The residue of her $1.1 million estate was also left to the healing guru under her Will, with the intention to further promote the teachings of Serge Benhayon and Universal Medicine.
Judith had explained her intentions to her children prior to her death, and her children had assured their mother that they would not challenge her wishes.
Each of her children received $250,000 under the terms of the Will, while the estate was in excess of $1.1 million.
After their mother’s death, the children subsequently made an application to the court for a greater share of the estate (which would amount to the entire estate), arguing that they had not been adequately provided for.
The children did not argue that Judith lacked the mental capacity to make a valid Will. Rather, that they had not been adequately provided for under the family provision legislation.
The Court considered the fundamental question as to whether adequate provision had been made for the children.
The Court found that $250,000 was, in the circumstances, at the lower end of an adequate provision, given the current financial circumstances of the children, but adequate provision nonetheless.
The Judge also took into account that if the Court was to make such an order as the children were seeking ie. grant them the whole of the estate, this would in effect “set to nought the Deceased’s desire to benefit [Universal Medicine], a desire she expressed both by the gift she made to him very shortly before she died and the separate and additional provision she obviously intended to make in her Will.”
The Court concluded that the children failed to show that they were inadequately provided for in their mother’s will and their claims were dismissed.

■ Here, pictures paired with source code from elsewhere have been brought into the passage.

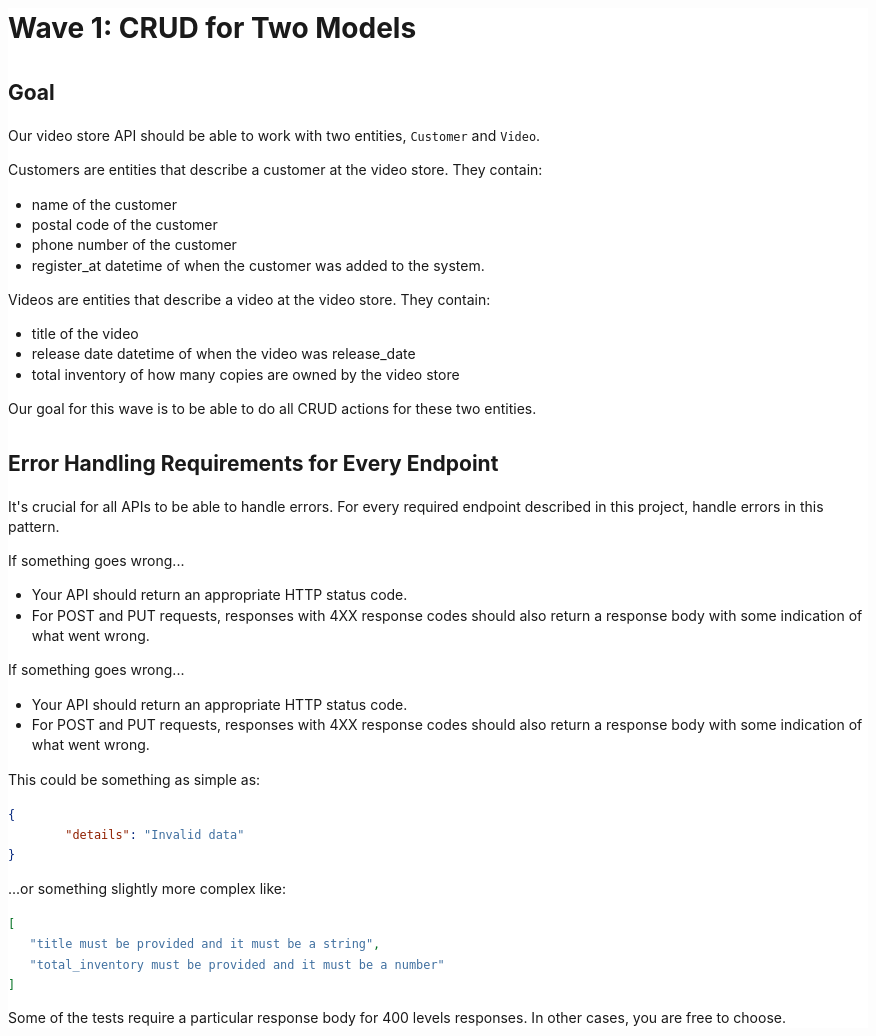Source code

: # Wave 1: CRUD for Two Models

## Goal

Our video store API should be able to work with two entities, `Customer` and `Video`.

Customers are entities that describe a customer at the video store.  They contain:

- name of the customer
- postal code of the customer
- phone number of the customer
- register_at datetime of when the customer was added to the system.

Videos are entities that describe a video at the video store.  They contain:

- title of the video
- release date datetime of when the video was release_date
- total inventory of how many copies are owned by the video store



Our goal for this wave is to be able to do all CRUD actions for these two entities.

## Error Handling Requirements for Every Endpoint

It's crucial for all APIs to be able to handle errors. For every required endpoint described in this project, handle errors in this pattern.

If something goes wrong...
- Your API should return an appropriate HTTP status code.
- For POST and PUT requests, responses with 4XX response codes should also return a response body with some indication of what went wrong.


If something goes wrong...
- Your API should return an appropriate HTTP status code.
- For POST and PUT requests, responses with 4XX response codes should also return a response body with some indication of what went wrong.

This could be something as simple as:

```json
{
        "details": "Invalid data"
}
```

...or something slightly more complex like:
```json
[
   "title must be provided and it must be a string",
   "total_inventory must be provided and it must be a number"
]
```

Some of the tests require a particular response body for 400 levels responses. In other cases, you are free to choose.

It greatly assisted that the mother had left a video explaining her decision to bequeath a substantial portion of her estate to her healer due to him benefiting her life so greatly and her desire to see him continue in work with others and requested her children to respect her wishes. “No one watching that video could fail to see the state of peace and serenity with which the Deceased faced her passing. The evidence points strongly to the conclusion that the Deceased attributed that state of being to the teachings of Mr Benhayon.”
The video was an important part of the court’s consideration and anyone considering bequeathing their estate in a way which may seem controversial to family members or dependents should consider the following:-
- Doctor’s certificate of soundness of mind confirming testamentary capacity;
- Video evidence;
- Explanatory notes;
- Considering whether you have anyone who could be classed as being dependent on you, and making adequate provision for them.
In Australia, we have the right to leave our hard earned assets to whom-ever we wish.
This testamentary freedom is held in very high regard by the Courts.
However, Australian law counters this freedom with the requirement that Will-makers consider any dependents and ensure that they are adequately provided for under the terms of the Will. Under state based legislation, an ‘eligible person’ or ‘dependent’ can make a claim to the Court where proper provision has not been adequately made for their maintenance, support, education or advancement in life. This is called a ‘Family Provision Claim’.
Family provision claims are considered on a case by case basis, and are not always successful. The following eligible persons are able to bring a family provision claim include de facto partners, marriage partner, children or parents of the deceased.